Stored data:
━━━━━━

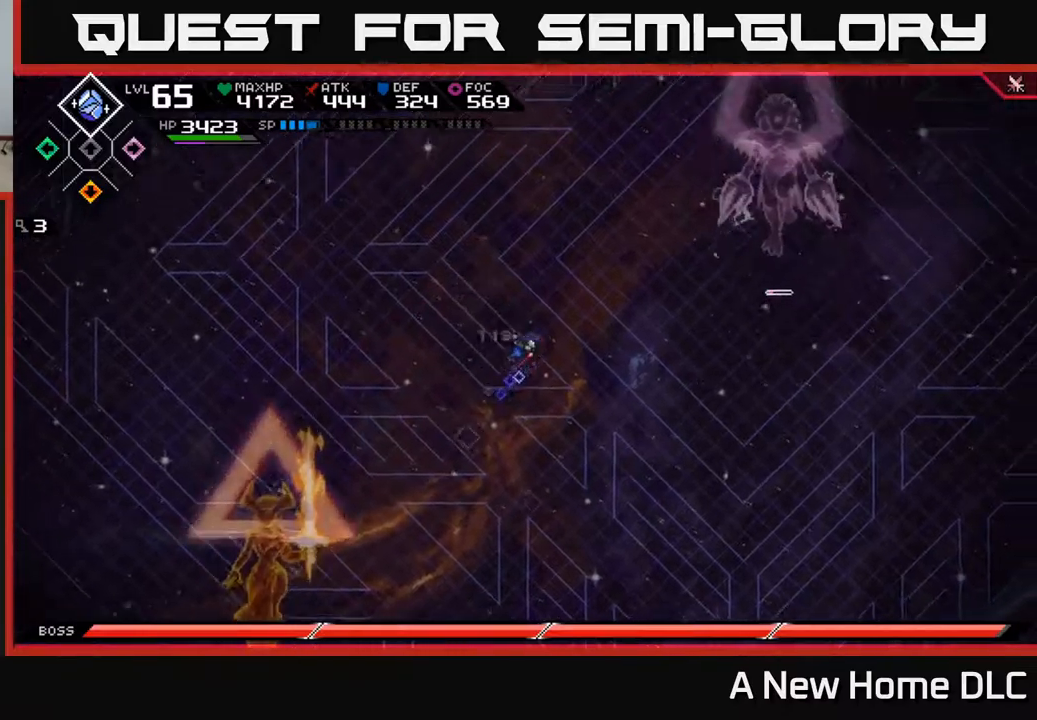
{"buttons": [], "left_stick": "right", "right_stick": "center", "events": [[283, "left_stick", "right"]]}
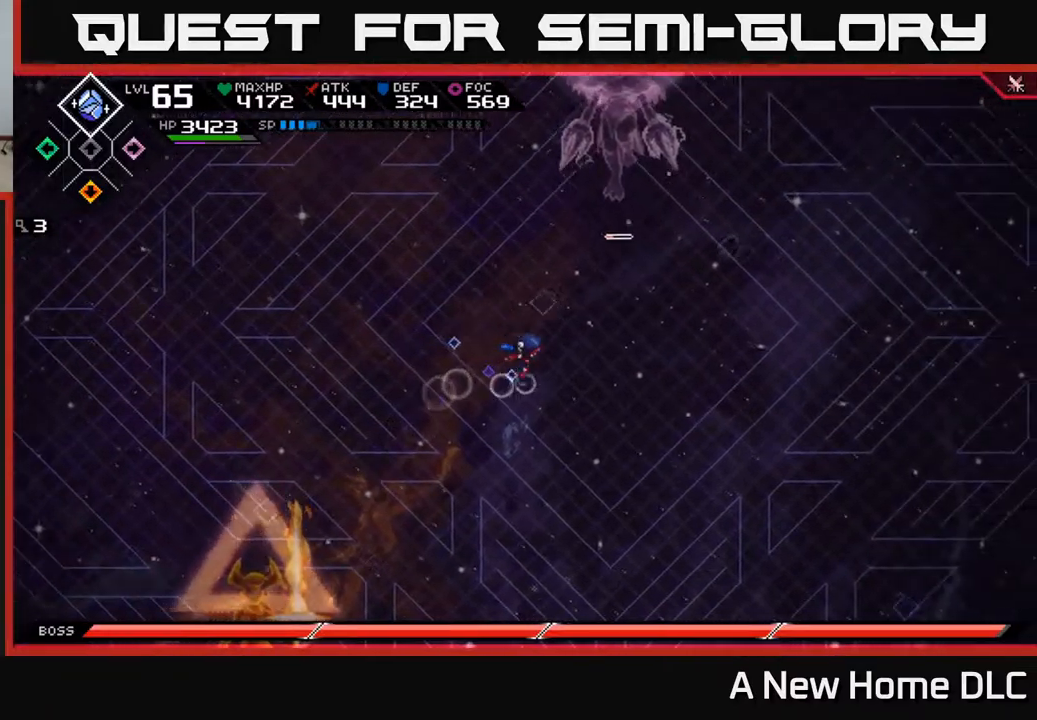
{"buttons": [], "left_stick": "right", "right_stick": "center", "events": []}
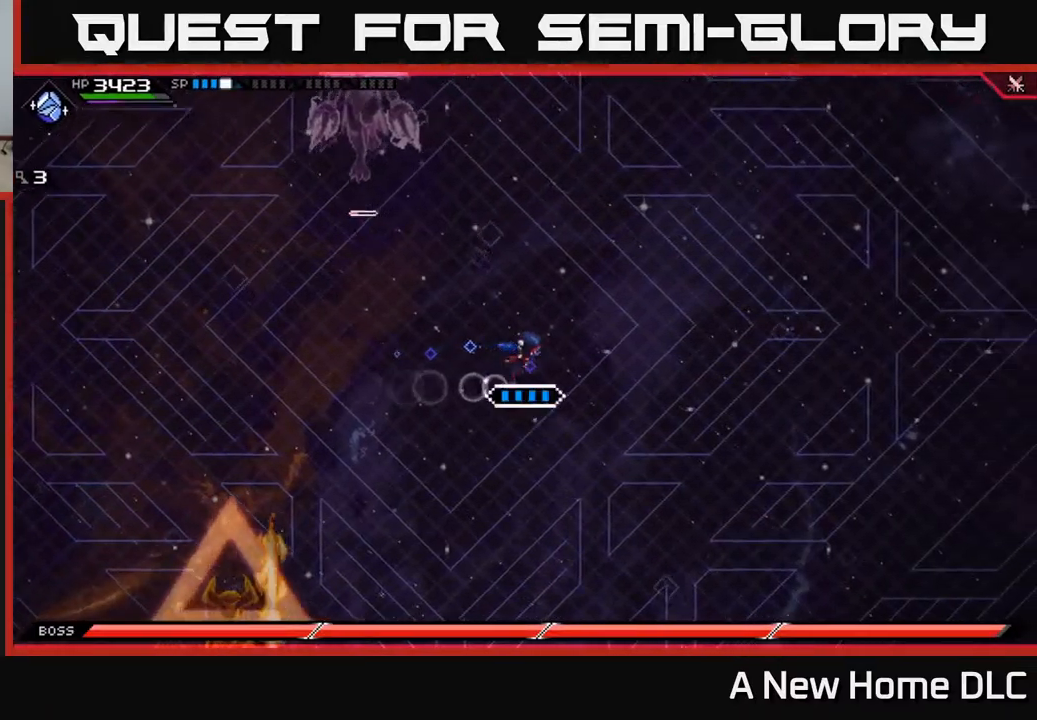
{"buttons": [], "left_stick": "down", "right_stick": "center", "events": [[17, "left_stick", "up-right"], [267, "left_stick", "right"], [433, "left_stick", "down"]]}
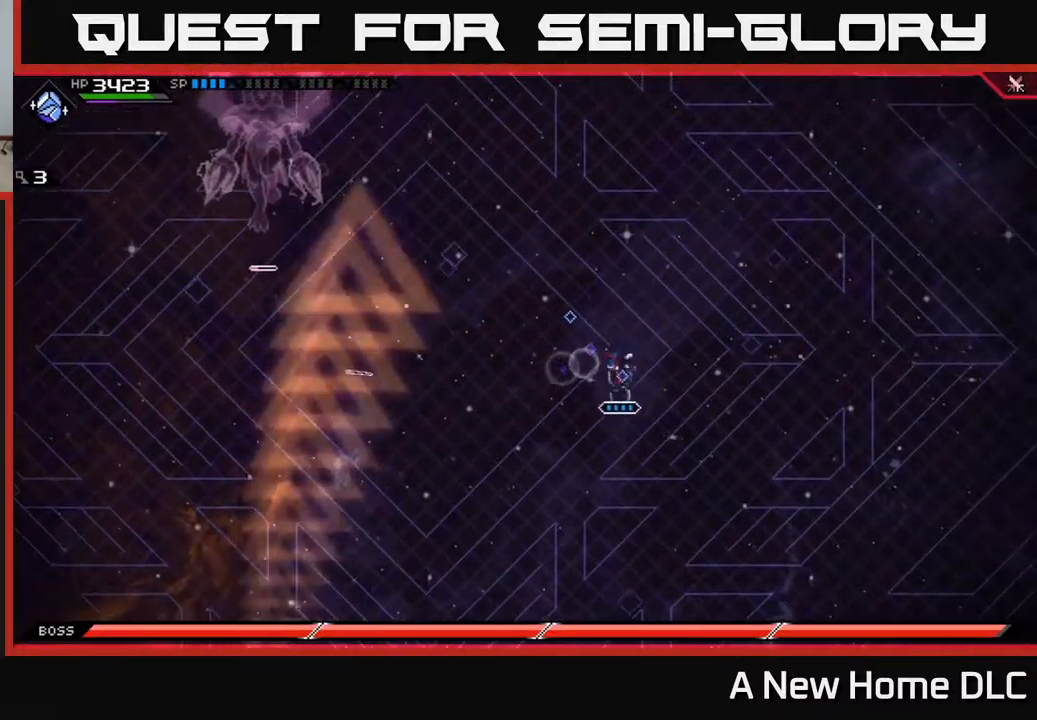
{"buttons": [], "left_stick": "down", "right_stick": "center", "events": [[17, "left_stick", "down-left"], [250, "left_stick", "down"]]}
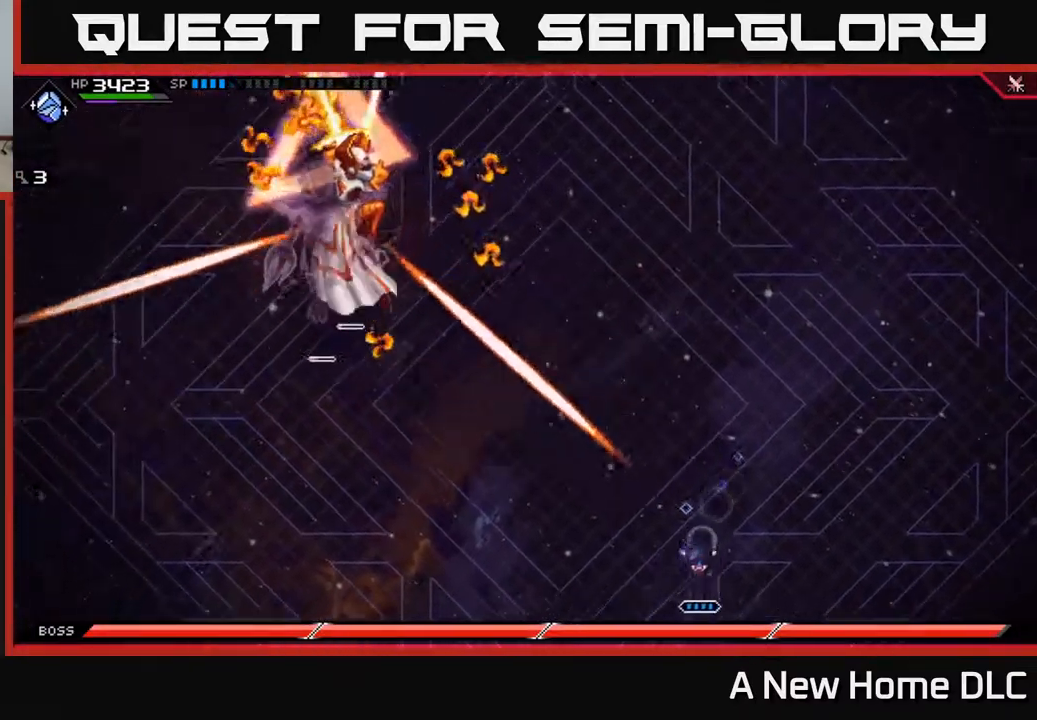
{"buttons": ["L1"], "left_stick": "down-left", "right_stick": "center", "events": [[150, "left_stick", "right"], [350, "left_stick", "down"], [433, "left_stick", "down-left"], [467, "L1", "down"]]}
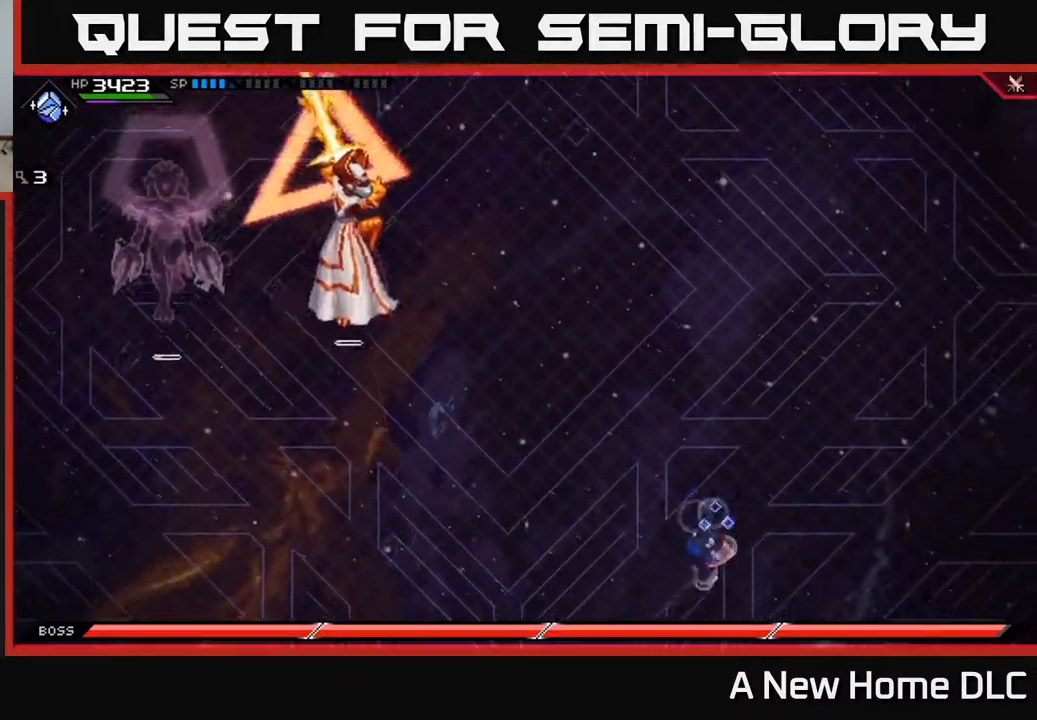
{"buttons": [], "left_stick": "left", "right_stick": "center", "events": [[50, "L1", "up"], [150, "L1", "down"], [233, "L1", "up"], [433, "left_stick", "left"]]}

━━━━━━

### WHAT THE EXERCISE ASKS
Show every line in the entries above that contains the string "down".

### RESPONSE AREA
{"buttons": [], "left_stick": "down", "right_stick": "center", "events": [[17, "left_stick", "up-right"], [267, "left_stick", "right"], [433, "left_stick", "down"]]}
{"buttons": [], "left_stick": "down", "right_stick": "center", "events": [[17, "left_stick", "down-left"], [250, "left_stick", "down"]]}
{"buttons": ["L1"], "left_stick": "down-left", "right_stick": "center", "events": [[150, "left_stick", "right"], [350, "left_stick", "down"], [433, "left_stick", "down-left"], [467, "L1", "down"]]}
{"buttons": [], "left_stick": "left", "right_stick": "center", "events": [[50, "L1", "up"], [150, "L1", "down"], [233, "L1", "up"], [433, "left_stick", "left"]]}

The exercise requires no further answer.